I’m sure years from now, my children will sit around a table at family gatherings and recount the many “Dad-isms” of their growing up years — much as my siblings and siblings-in-law laugh about things our parents said when we were growing up.

And so as I was at a skating rink (yes, they still exist) at our daughter’s 6th birthday party, I found myself saying the above Dad-ism to our eldest daughter, who was on skates for the first time. I knew the instant it came out of my mouth that I was creating fodder for her to laugh at my expense years from now. Nevertheless, the statement was true, and she needed to hear it.

“You’re okay, Babe, you can’t learn if you don’t fall!”

She needed to hear it, because she was afraid of falling.

And who isn’t? Have you ever felt the concrete floor of a skating rink? It hurts. And my daughter didn’t want it to hurt. But she also wanted to learn to skate, and one of the unavoidable truths of learning to do difficult things like roller skating is that in the process of getting better, you will fall.

But you can’t learn if you don’t fall.

Of course, this truth applies to learning just about anything new that you didn’t know how to do before. It’s just that “fall” doesn’t always mean your body hitting the hard ground.

Those of us who have felt the sting of defeat know that the sting of hitting the hard ground might actually be less than the pain of trying something and failing. But falling — and failing — is a part of learning, whether we like it or not.
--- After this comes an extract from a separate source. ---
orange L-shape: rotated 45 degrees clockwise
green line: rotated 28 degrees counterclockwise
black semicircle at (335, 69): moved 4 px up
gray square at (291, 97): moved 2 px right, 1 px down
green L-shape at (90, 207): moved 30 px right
Here are some things you learn when you fall:

You learn humility.

When everything comes easy, we begin to think that we’re the secret sauce that makes it all work. When we don’t get it right, we’re reminded that we don’t have it all together, so there’s no use in being proud.

You learn how to rely on others.

If my daughter had picked up skating the first time, she never would have needed my help. When we fall, we learn how to work with others who may have strengths and gifts that we don’t possess.
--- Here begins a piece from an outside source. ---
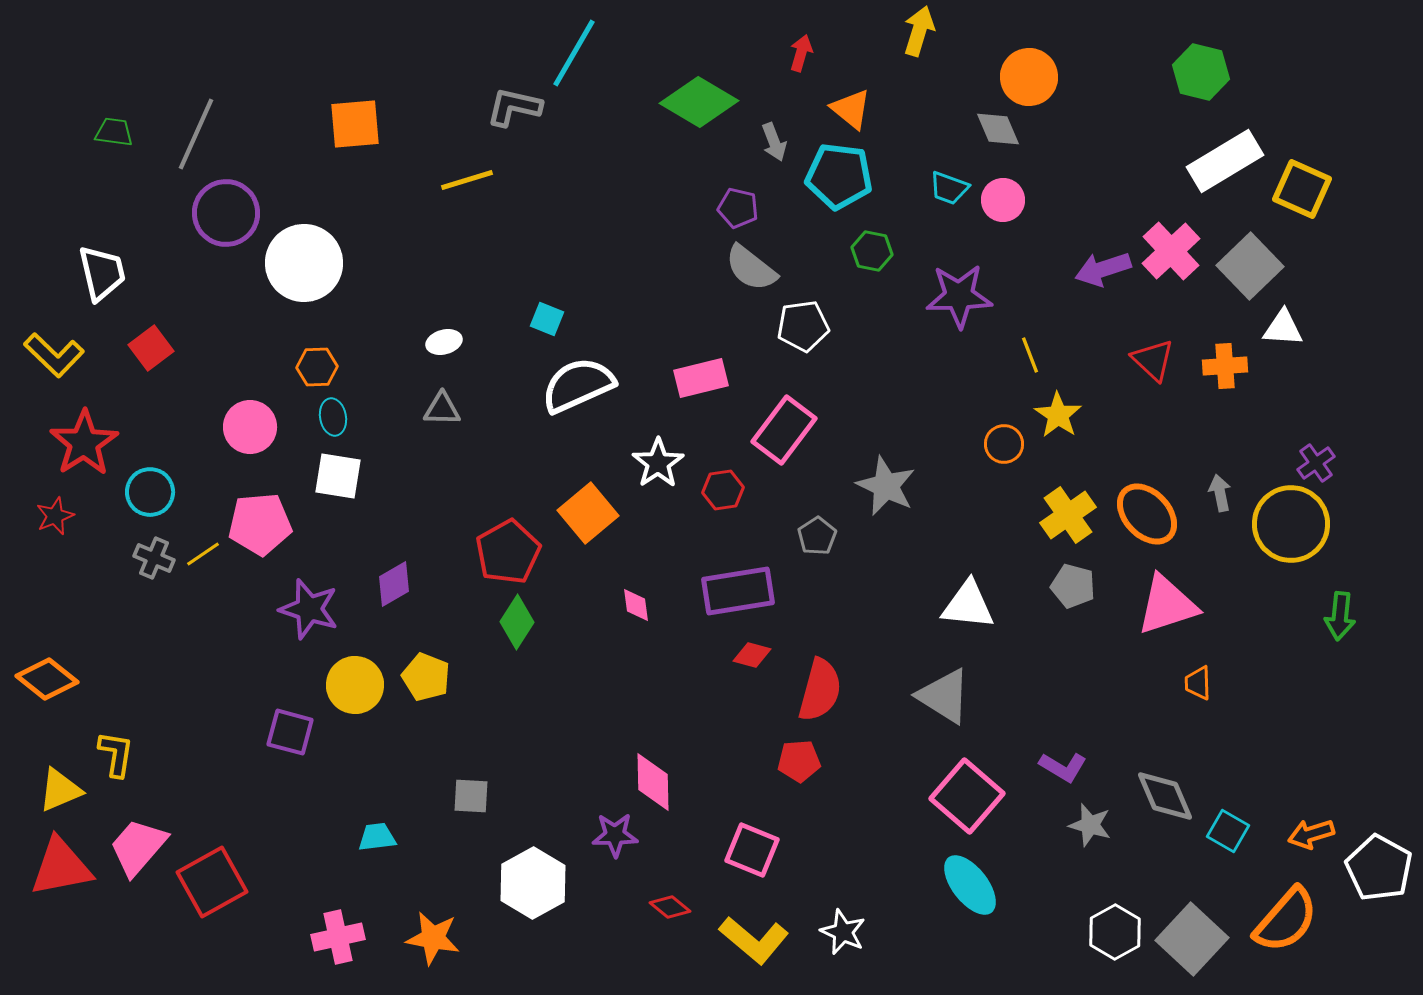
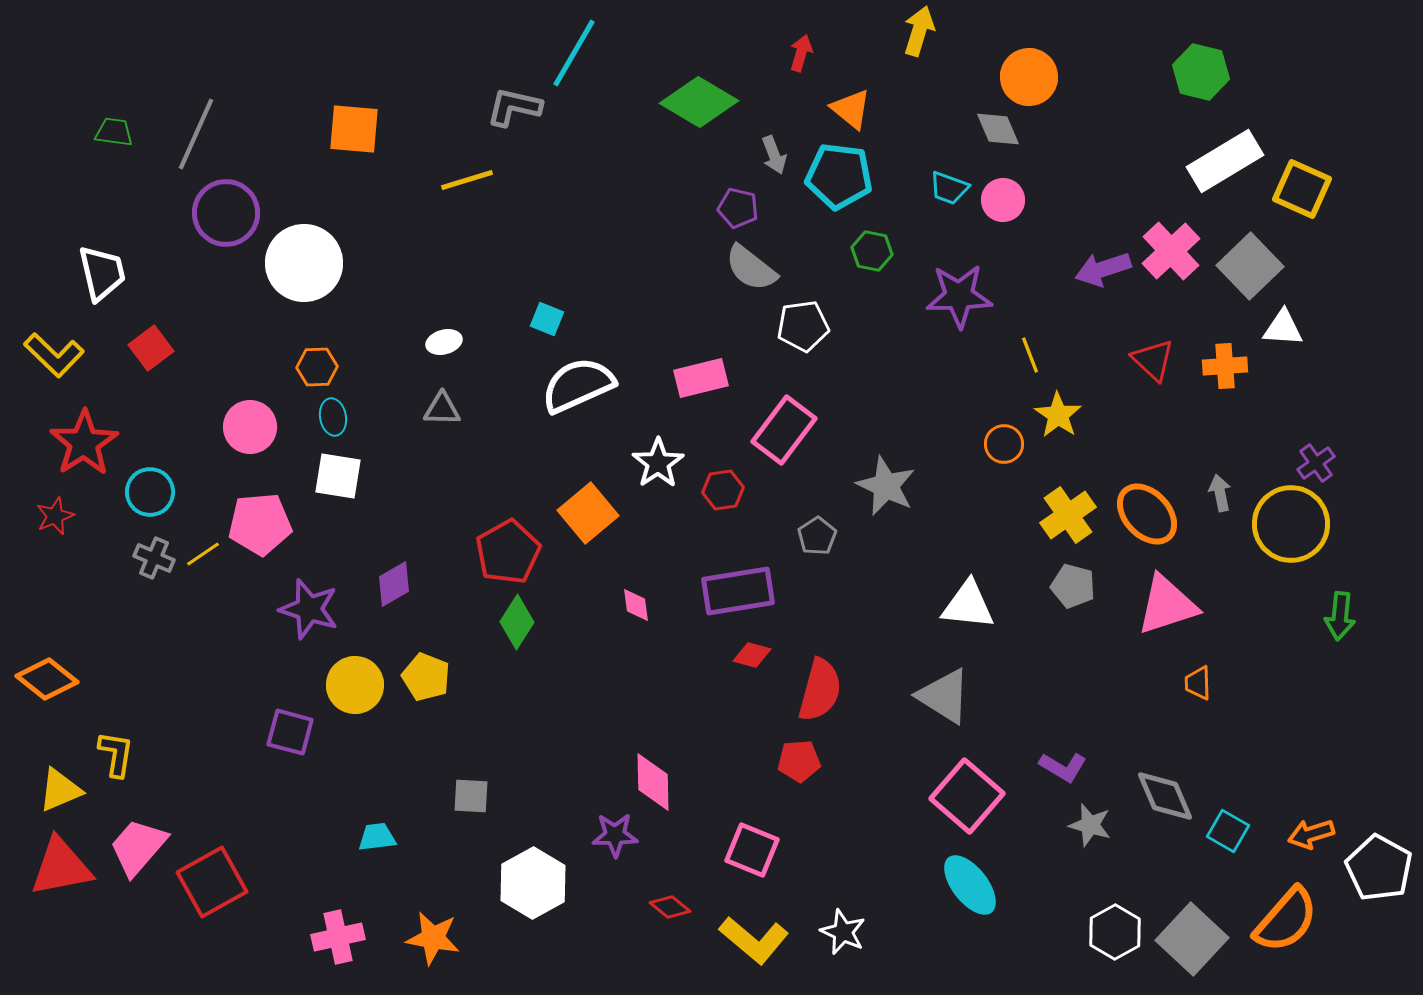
orange square at (355, 124): moved 1 px left, 5 px down; rotated 10 degrees clockwise
gray arrow at (774, 142): moved 13 px down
You learn to appreciate the victories.

Yeah, it’s cliché, but I believe it’s true: when you’ve been through the valley, you appreciate the mountaintop that much more. Knowing what it’s like to fail helps you value the wins and the victories when you experience them.

You learn how to get up again.

Whether you make a poor leadership decision or you simply don’t get something right in a project, falling means having to pick yourself up again. When you fall, you learn how to simply pick yourself up again and keep going.

 

What about you? What would you add to the list?